* Goal:
For every row below, pull out the naming lines from kingdom down to common name and repeat each line word for word.

(Extracted data entries)
══════════

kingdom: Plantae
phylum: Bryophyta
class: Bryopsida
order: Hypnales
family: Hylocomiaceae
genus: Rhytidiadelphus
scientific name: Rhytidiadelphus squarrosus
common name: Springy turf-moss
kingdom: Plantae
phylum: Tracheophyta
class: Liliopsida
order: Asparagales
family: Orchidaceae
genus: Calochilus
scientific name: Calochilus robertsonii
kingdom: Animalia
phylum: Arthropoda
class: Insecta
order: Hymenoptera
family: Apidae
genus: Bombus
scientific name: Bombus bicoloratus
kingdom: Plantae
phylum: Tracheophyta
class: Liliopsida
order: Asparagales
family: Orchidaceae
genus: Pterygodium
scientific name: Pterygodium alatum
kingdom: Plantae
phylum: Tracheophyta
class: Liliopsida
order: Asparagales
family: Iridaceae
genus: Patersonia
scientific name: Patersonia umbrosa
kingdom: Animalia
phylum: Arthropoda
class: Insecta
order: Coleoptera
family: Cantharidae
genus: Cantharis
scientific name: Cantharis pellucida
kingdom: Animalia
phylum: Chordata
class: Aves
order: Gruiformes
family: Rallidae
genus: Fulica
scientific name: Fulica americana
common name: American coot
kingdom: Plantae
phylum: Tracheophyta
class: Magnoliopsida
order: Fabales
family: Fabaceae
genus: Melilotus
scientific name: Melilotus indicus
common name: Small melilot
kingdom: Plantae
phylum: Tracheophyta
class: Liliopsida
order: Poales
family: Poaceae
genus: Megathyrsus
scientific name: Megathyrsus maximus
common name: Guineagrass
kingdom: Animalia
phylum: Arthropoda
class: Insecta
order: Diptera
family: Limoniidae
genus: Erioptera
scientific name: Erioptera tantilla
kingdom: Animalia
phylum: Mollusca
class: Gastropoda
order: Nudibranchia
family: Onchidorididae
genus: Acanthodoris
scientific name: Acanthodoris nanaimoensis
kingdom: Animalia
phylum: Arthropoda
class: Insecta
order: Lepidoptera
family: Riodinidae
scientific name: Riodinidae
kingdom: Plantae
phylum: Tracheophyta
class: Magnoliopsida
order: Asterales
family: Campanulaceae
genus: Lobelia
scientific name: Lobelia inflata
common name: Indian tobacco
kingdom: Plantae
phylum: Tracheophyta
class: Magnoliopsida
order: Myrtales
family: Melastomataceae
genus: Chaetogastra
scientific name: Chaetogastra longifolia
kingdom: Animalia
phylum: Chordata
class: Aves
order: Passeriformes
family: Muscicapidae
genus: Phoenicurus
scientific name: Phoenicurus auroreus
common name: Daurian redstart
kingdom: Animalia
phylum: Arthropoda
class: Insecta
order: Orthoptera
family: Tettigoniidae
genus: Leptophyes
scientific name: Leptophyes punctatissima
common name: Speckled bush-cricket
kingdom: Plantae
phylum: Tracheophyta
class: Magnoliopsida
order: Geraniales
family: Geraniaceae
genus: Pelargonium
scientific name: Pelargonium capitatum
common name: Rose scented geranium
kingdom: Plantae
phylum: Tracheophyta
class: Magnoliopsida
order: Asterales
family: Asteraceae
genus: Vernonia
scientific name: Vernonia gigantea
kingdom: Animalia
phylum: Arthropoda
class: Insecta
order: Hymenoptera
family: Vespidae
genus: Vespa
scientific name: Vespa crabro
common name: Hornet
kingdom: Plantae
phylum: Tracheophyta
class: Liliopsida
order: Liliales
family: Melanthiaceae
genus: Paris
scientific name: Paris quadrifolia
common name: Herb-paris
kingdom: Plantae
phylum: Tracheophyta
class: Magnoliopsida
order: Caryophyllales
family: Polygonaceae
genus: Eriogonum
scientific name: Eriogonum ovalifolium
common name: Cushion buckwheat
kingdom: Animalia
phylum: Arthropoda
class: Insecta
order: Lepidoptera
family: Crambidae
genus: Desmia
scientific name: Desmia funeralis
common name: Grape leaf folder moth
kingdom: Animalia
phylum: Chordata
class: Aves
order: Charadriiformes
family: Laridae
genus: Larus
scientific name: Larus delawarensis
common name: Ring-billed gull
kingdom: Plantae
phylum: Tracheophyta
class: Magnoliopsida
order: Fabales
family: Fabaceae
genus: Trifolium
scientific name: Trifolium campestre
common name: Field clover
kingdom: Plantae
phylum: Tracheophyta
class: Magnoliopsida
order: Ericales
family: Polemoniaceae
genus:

══════════

* Full output:
kingdom: Plantae
phylum: Bryophyta
class: Bryopsida
order: Hypnales
family: Hylocomiaceae
genus: Rhytidiadelphus
scientific name: Rhytidiadelphus squarrosus
common name: Springy turf-moss
kingdom: Plantae
phylum: Tracheophyta
class: Liliopsida
order: Asparagales
family: Orchidaceae
genus: Calochilus
scientific name: Calochilus robertsonii
kingdom: Animalia
phylum: Arthropoda
class: Insecta
order: Hymenoptera
family: Apidae
genus: Bombus
scientific name: Bombus bicoloratus
kingdom: Plantae
phylum: Tracheophyta
class: Liliopsida
order: Asparagales
family: Orchidaceae
genus: Pterygodium
scientific name: Pterygodium alatum
kingdom: Plantae
phylum: Tracheophyta
class: Liliopsida
order: Asparagales
family: Iridaceae
genus: Patersonia
scientific name: Patersonia umbrosa
kingdom: Animalia
phylum: Arthropoda
class: Insecta
order: Coleoptera
family: Cantharidae
genus: Cantharis
scientific name: Cantharis pellucida
kingdom: Animalia
phylum: Chordata
class: Aves
order: Gruiformes
family: Rallidae
genus: Fulica
scientific name: Fulica americana
common name: American coot
kingdom: Plantae
phylum: Tracheophyta
class: Magnoliopsida
order: Fabales
family: Fabaceae
genus: Melilotus
scientific name: Melilotus indicus
common name: Small melilot
kingdom: Plantae
phylum: Tracheophyta
class: Liliopsida
order: Poales
family: Poaceae
genus: Megathyrsus
scientific name: Megathyrsus maximus
common name: Guineagrass
kingdom: Animalia
phylum: Arthropoda
class: Insecta
order: Diptera
family: Limoniidae
genus: Erioptera
scientific name: Erioptera tantilla
kingdom: Animalia
phylum: Mollusca
class: Gastropoda
order: Nudibranchia
family: Onchidorididae
genus: Acanthodoris
scientific name: Acanthodoris nanaimoensis
kingdom: Animalia
phylum: Arthropoda
class: Insecta
order: Lepidoptera
family: Riodinidae
scientific name: Riodinidae
kingdom: Plantae
phylum: Tracheophyta
class: Magnoliopsida
order: Asterales
family: Campanulaceae
genus: Lobelia
scientific name: Lobelia inflata
common name: Indian tobacco
kingdom: Plantae
phylum: Tracheophyta
class: Magnoliopsida
order: Myrtales
family: Melastomataceae
genus: Chaetogastra
scientific name: Chaetogastra longifolia
kingdom: Animalia
phylum: Chordata
class: Aves
order: Passeriformes
family: Muscicapidae
genus: Phoenicurus
scientific name: Phoenicurus auroreus
common name: Daurian redstart
kingdom: Animalia
phylum: Arthropoda
class: Insecta
order: Orthoptera
family: Tettigoniidae
genus: Leptophyes
scientific name: Leptophyes punctatissima
common name: Speckled bush-cricket
kingdom: Plantae
phylum: Tracheophyta
class: Magnoliopsida
order: Geraniales
family: Geraniaceae
genus: Pelargonium
scientific name: Pelargonium capitatum
common name: Rose scented geranium
kingdom: Plantae
phylum: Tracheophyta
class: Magnoliopsida
order: Asterales
family: Asteraceae
genus: Vernonia
scientific name: Vernonia gigantea
kingdom: Animalia
phylum: Arthropoda
class: Insecta
order: Hymenoptera
family: Vespidae
genus: Vespa
scientific name: Vespa crabro
common name: Hornet
kingdom: Plantae
phylum: Tracheophyta
class: Liliopsida
order: Liliales
family: Melanthiaceae
genus: Paris
scientific name: Paris quadrifolia
common name: Herb-paris
kingdom: Plantae
phylum: Tracheophyta
class: Magnoliopsida
order: Caryophyllales
family: Polygonaceae
genus: Eriogonum
scientific name: Eriogonum ovalifolium
common name: Cushion buckwheat
kingdom: Animalia
phylum: Arthropoda
class: Insecta
order: Lepidoptera
family: Crambidae
genus: Desmia
scientific name: Desmia funeralis
common name: Grape leaf folder moth
kingdom: Animalia
phylum: Chordata
class: Aves
order: Charadriiformes
family: Laridae
genus: Larus
scientific name: Larus delawarensis
common name: Ring-billed gull
kingdom: Plantae
phylum: Tracheophyta
class: Magnoliopsida
order: Fabales
family: Fabaceae
genus: Trifolium
scientific name: Trifolium campestre
common name: Field clover
kingdom: Plantae
phylum: Tracheophyta
class: Magnoliopsida
order: Ericales
family: Polemoniaceae
genus:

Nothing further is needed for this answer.